The bird in the word for “myrrh” is one of the most common carrion birds in Africa, the ashen-gray kite seen everywhere circling over cities and garbage heaps. The shrill sound it makes, tiu, is the sound of the letter that is a picture of this bird. Myrrh, myrrh sweet bleeding in the bitter wound, is the Arabic word for “bitter.” In hieroglyphs the word is spelled out, antiu, but the meaning is signaled with an echoic effect: the letters themselves contain both the image of the bird and its sound. One is on familiar ground, the ground of the physical world. The sight and sound of the kite, now, as five thousand years ago, signals sadness, the gloom of mourning. The words are after what any true artist or poet is after: to capture, to conjure the living thing—to capture the sense of a thing as it relates to the living world.
Hieroglyphs are fluid, associations are signaled in inconsistent ways, yet the vocabulary of images that signal the qualities of words is universal. It belongs to the timeless realm of the sense field, of things that are known by heart: the disc is light, the sail is wind; hst, the stark landscape of desert hills and valleys, is a word that means both “desert” and “mountain,” the desert hills, the out there, the desolate land.

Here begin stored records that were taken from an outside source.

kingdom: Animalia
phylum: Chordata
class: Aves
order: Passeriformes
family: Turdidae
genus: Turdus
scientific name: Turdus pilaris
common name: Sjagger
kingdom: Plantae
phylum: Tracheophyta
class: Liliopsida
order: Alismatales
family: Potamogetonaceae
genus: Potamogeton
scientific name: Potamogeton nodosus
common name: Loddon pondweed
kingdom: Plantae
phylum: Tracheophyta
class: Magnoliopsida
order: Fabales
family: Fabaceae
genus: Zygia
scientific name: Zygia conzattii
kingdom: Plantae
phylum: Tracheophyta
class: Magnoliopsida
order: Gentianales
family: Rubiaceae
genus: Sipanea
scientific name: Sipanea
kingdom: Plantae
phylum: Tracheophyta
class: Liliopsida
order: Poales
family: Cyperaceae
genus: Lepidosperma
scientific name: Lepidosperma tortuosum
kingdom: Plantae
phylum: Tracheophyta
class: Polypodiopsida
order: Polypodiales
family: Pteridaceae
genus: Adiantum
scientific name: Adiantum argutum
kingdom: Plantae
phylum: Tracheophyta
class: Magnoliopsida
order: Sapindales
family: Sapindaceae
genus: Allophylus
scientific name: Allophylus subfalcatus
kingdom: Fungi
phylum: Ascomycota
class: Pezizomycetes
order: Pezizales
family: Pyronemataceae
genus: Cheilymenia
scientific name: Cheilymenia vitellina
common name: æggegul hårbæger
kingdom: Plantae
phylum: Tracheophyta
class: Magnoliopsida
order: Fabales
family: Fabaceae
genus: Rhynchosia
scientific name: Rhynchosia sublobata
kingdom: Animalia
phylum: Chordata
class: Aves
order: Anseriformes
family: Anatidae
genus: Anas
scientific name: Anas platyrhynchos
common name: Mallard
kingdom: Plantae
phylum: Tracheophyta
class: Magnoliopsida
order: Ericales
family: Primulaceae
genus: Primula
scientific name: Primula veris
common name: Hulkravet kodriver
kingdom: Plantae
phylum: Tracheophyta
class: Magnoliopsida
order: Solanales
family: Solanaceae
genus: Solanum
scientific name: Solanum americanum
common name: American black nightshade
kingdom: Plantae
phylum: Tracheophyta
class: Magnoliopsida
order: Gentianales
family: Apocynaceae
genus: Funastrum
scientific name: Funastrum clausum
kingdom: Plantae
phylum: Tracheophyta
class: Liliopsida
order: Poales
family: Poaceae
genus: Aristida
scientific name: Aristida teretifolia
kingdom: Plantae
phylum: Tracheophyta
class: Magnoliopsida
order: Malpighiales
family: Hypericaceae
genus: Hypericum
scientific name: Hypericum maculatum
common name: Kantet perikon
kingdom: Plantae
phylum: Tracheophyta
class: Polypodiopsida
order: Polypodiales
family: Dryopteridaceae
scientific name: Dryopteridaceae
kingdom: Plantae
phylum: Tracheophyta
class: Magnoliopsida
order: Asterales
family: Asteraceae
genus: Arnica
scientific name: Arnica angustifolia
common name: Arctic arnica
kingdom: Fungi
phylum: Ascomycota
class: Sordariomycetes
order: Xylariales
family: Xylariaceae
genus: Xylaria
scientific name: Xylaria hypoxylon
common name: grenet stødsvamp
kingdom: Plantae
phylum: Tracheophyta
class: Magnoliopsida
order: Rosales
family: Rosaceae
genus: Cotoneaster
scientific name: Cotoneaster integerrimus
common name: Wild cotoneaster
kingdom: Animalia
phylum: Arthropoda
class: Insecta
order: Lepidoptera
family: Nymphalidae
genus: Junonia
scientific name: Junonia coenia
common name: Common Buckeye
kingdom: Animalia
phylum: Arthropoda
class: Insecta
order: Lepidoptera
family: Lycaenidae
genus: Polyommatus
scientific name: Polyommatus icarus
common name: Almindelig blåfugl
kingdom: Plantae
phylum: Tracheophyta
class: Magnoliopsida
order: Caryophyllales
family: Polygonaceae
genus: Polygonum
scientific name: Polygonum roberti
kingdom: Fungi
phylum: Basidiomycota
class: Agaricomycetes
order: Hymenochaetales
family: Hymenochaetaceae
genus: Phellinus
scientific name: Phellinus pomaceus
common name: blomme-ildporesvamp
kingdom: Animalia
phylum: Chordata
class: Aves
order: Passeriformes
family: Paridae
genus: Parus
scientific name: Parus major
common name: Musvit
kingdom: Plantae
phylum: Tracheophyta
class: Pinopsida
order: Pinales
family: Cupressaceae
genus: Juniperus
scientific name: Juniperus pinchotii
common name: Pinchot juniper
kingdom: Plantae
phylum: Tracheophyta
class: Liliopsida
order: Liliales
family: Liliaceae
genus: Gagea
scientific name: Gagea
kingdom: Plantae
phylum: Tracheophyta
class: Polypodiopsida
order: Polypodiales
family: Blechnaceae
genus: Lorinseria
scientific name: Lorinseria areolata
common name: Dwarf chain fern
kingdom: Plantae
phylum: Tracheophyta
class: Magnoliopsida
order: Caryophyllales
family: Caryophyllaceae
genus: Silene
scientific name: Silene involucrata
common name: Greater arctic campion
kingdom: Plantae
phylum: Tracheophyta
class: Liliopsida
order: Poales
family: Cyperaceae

The poem is so accurate in its tactile sense of the exhaustion of illness, the exhaustion near death, that it does not belong to any place or time.
Osiris
Words, are they alive or dead?
Osiris, is he alive or dead?
What is Osiris?
Osiris is anyone
As a rotting corpse.
Osiris is the life in all things,
Plant and animal.
Osiris as a word is the seat of the eye.
The dead thing is life.
What is the eye?
This is the territory of the mental magic trick that alone is strong enough to hold the truth: paradox. Plutarch wrote that Egypt hid truth in the vehicle of paradox: the riddle, the enigma. Osiris, he wrote, conquered the world with words, with the vehicle of enigma: poetry. The people who initially figured out hieroglyphs in the West were brilliant visionaries who understood what Plutarch meant, like the man whose pioneering work preceded Champollion: Thomas Young, the early nineteenth-century physician and polymath who discovered the prismatic nature of the eye, and the wave nature of light. Young understood instinctively that hieroglyphs were both pictures and words at once, that, like the eye itself, hieroglyphs are not flat artifacts but multifaceted, prismatic, with layers or angles of perception, and within them the power to carry the life of something that has died.